= Ravi Sharma (Maoist politician) =

Indian politician

Ravi Sharma is an Indian Maoist politician and Central Committee member of the Communist Party of India (Maoist)

==Education==
Sharma hails from Mahbubnagar district of Indian state of Telangana. He is a postgraduate in Agriculture and earlier worked as a scientist with the Dr. Rajendra Prasad Central Agriculture University in Bihar. He was pursuing Ph.D from the Indian Council of Agricultural Research in Delhi.

==Political career==
Since 1999 Sharma and his wife B. Anuradha alias Rajitha led the Maoist movement in Bihar and Jharkhand.
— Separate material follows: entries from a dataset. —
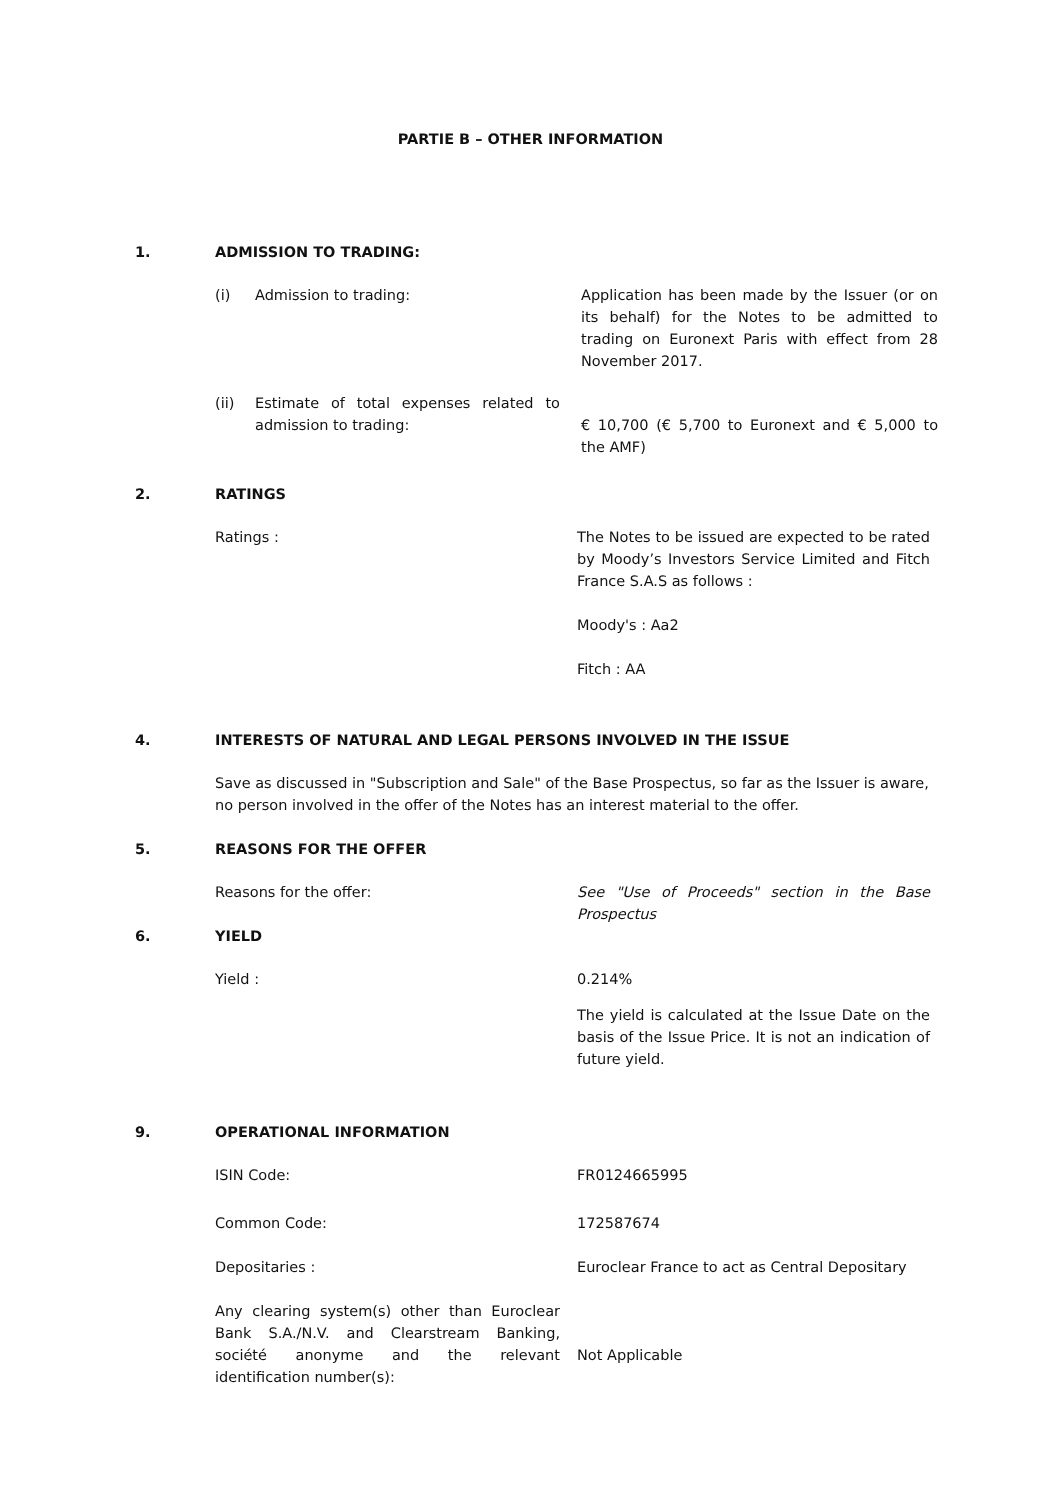PARTIE B – OTHER INFORMATION
1. ADMISSION TO TRADING:
(i) Admission to trading: Application has been made by the Issuer (or on its behalf) for the Notes to be admitted to trading on Euronext Paris with effect from 28 November 2017.
(ii) Estimate of total expenses related to admission to trading:
€ 10,700 (€ 5,700 to Euronext and € 5,000 to the AMF)
2. RATINGS
Ratings : The Notes to be issued are expected to be rated by Moody’s Investors Service Limited and Fitch France S.A.S as follows :
Moody's : Aa2
Fitch : AA
4. INTERESTS OF NATURAL AND LEGAL PERSONS INVOLVED IN THE ISSUE
Save as discussed in "Subscription and Sale" of the Base Prospectus, so far as the Issuer is aware, no person involved in the offer of the Notes has an interest material to the offer.
5. REASONS FOR THE OFFER
Reasons for the offer: See "Use of Proceeds" section in the Base Prospectus
6. YIELD
Yield : 0.214%
The yield is calculated at the Issue Date on the basis of the Issue Price. It is not an indication of future yield.
9. OPERATIONAL INFORMATION
ISIN Code: FR0124665995
Common Code: 172587674
Depositaries : Euroclear France to act as Central Depositary
Any clearing system(s) other than Euroclear Bank S.A./N.V. and Clearstream Banking, société anonyme and the relevant identification number(s):
Not Applicable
He was one of the head of party's military group and in charge of the Bihar-Jharkhand Special Area Committee of the party. He looked after recruitment cell as well as training of party cadre as a member of the Sub-Committee of Political Education, a Maoist ideological wing. Sharma's wife Anuradha, came from West Godavari, left her job of Nationalised Bank in Hyderabad in 1988 and joined CPI (Maoist). She went to Bihar in 2007 and became head of Nari Mukti Sangha, the women's wing of the party. According to the police the couple were responsible for Naxal violence in Bihar and Jharkhand. Sharma is known inside the party as Arjun alias Mahesh alias Ashok. On 10 October 2009, Sharma along with his wife were arrested under Ichak police station from Hazaribagh Wildlife Sanctuary. The Couple were sent to Jai Prakash Narayan Central Jail near Hazaribagh.